Starting The Voice live shows - and first to sing for your vote - are Team Adam and Team Usher. Fans know that anything can happen during live playoffs, especially on the first night. So how did the introductory chapter of season four go?
First of all, Team Usher has their own labeled sweatshirts. Their coach has brought them to the gym in order to get them in gear for their first group performance, which surprises Josiah, who didn't expect to be working out for a singing competition. He finds out that singing and exercising simultaneously is difficult. Carson makes a slightly corny Floyd Mayweather joke before Team Usher performs "Black and Gold" on an appropriately colored stage. It's exactly the performance you'd expect from a team coached by an R&B singer.
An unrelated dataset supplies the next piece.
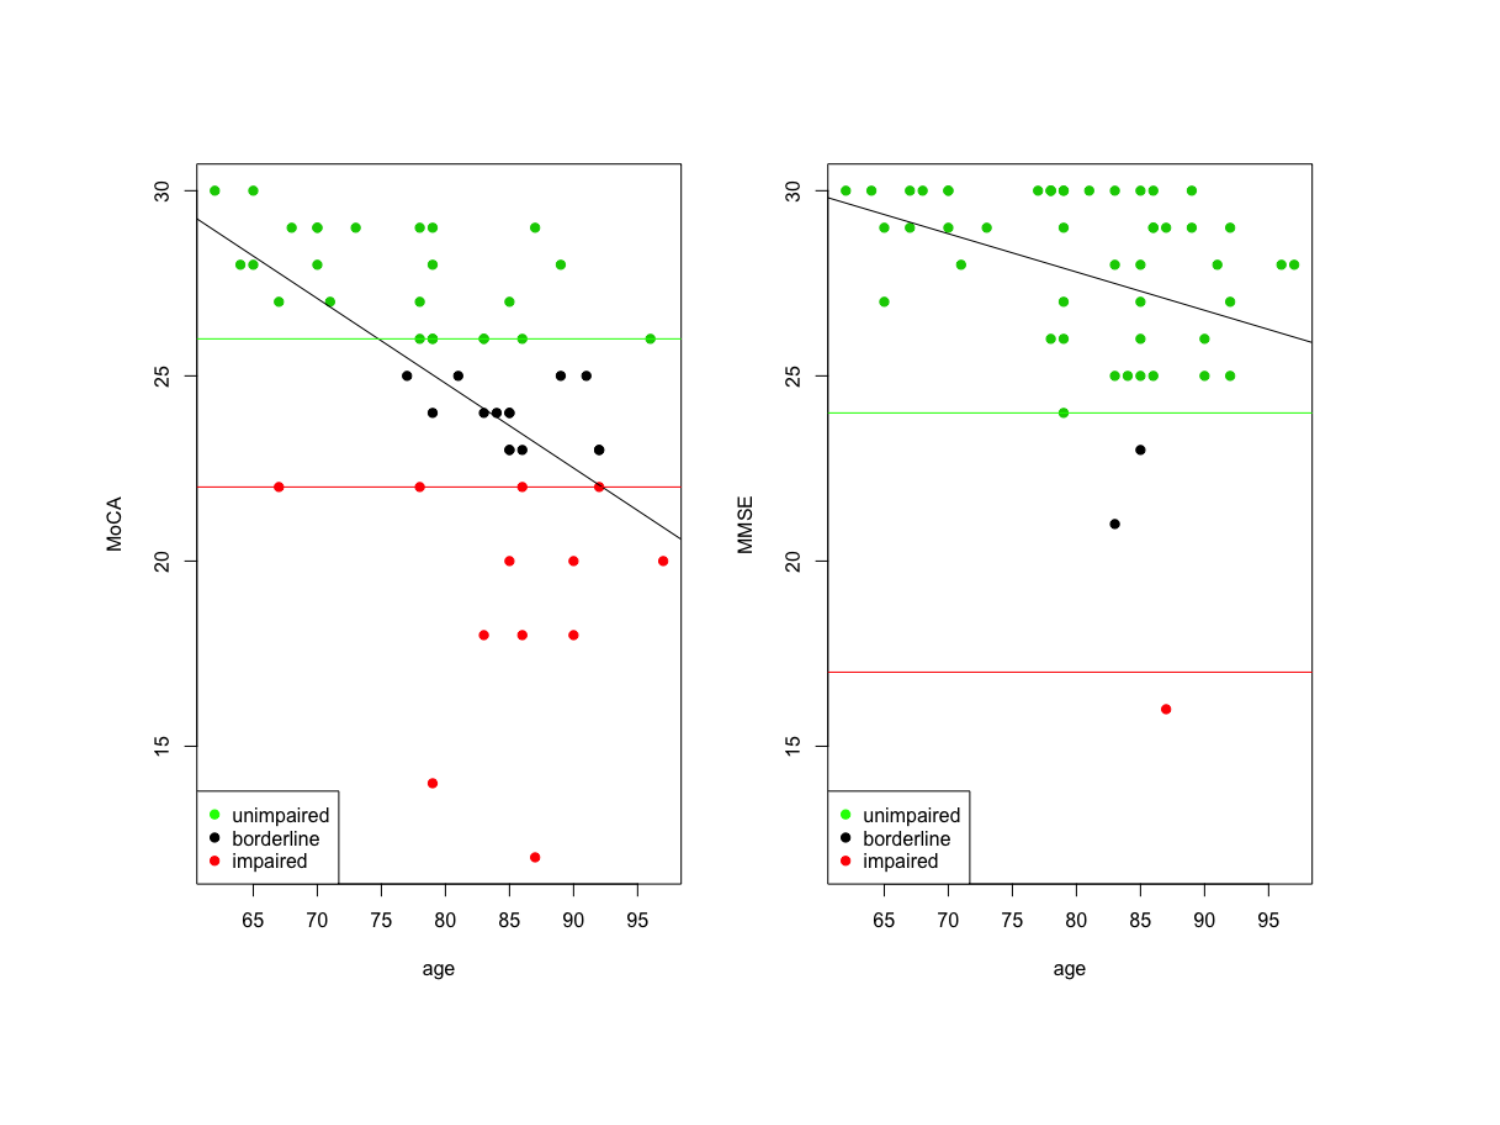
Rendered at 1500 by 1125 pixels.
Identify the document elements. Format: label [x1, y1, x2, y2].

picture [100, 67, 1362, 1005]
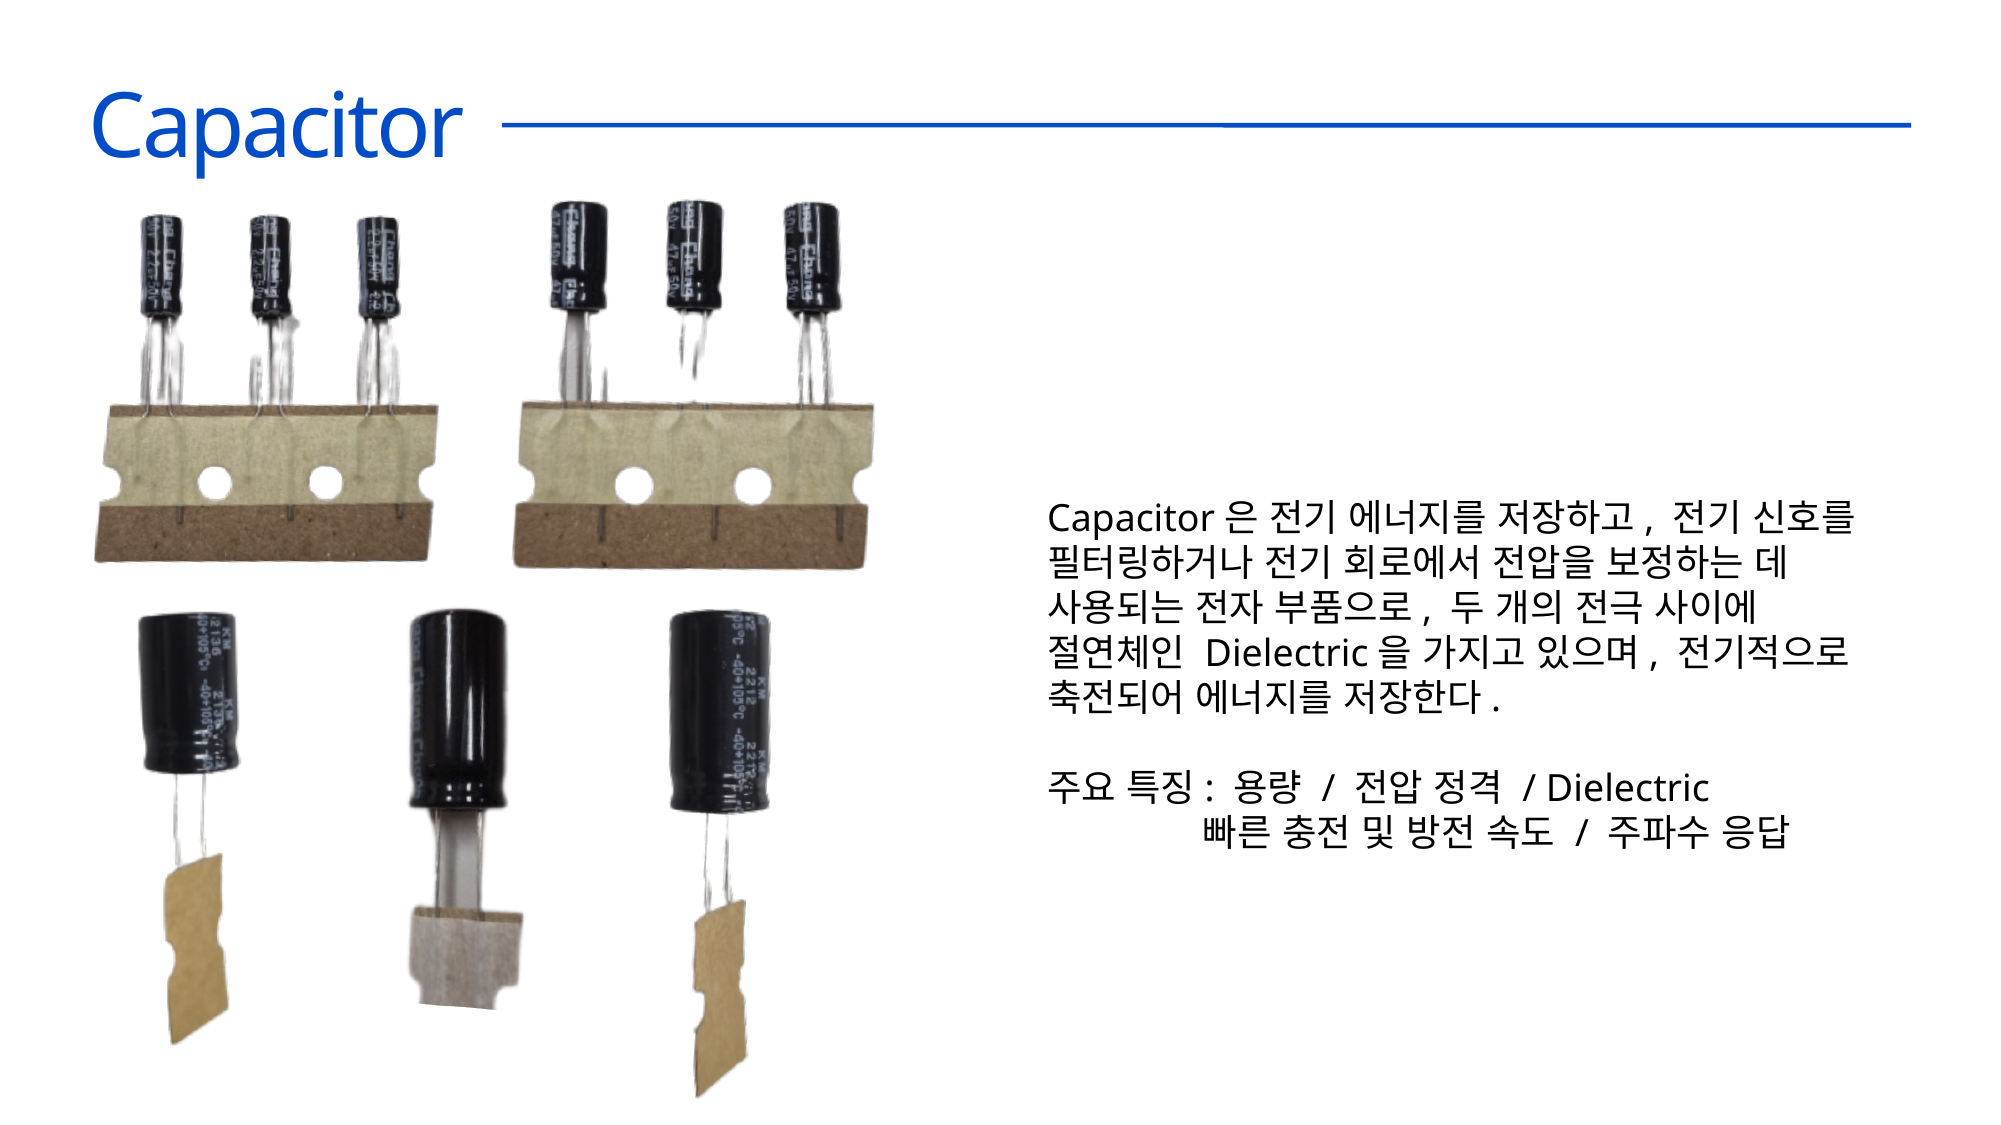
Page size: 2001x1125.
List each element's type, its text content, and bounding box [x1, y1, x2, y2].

Team Adam's Amber Carrington gets the first solo spot. The wardrobe department seems to love dressing her in black. She's singing "Stay" by Rihanna, which is something simpler and more emotional than what we've heard from her before. In keeping with that approach, the setup of her stage is pretty minimal, allowing us to focus on the clarity of her vocals. Adam gives Amber a standing ovation, while Blake thinks she set the bar for the evening pretty high before plugging the official coffee carrier of The Voice.
Blake: Makes me want to thank Starbucks for this latte.
Number two on the set list - after another awkward Sprint Skybox segment - is Team Usher's Josiah Hawley. His take on "Starlight" by Muse is stronger than the performances we've seen from him previously, but it still doesn't quite reach out and grab you like other artists have done. Carson thinks it sounded great. Shakira thinks it's Josiah's best performance so far. Adam approves of Usher's coaching. Then there's Blake being Blake.
Blake: Looks like the world's going to lose a male model. I'm gonna have to fill in.
Following that is Team Adam's Sarah Simmons, who's selected Sarah McLachlan's "Angel." It's a song guaranteed to make people cry; ask Javier Colon, who did it in season one. Sarah's voice has a tone to it that is reminiscent of McLachlan, so it's a great choice and you can see the emotional connection she has to the lyrics. It's also worth noting that Sarah almost always enunciates, which is something that's underappreciated in music. Blake calls her angelic and tells his team to do that, while Usher offers just some mild criticism, before Shakira whips out some more Spanish. And Adam? Oh, just calls her one of the most incredible singers he's ever heard. No big deal.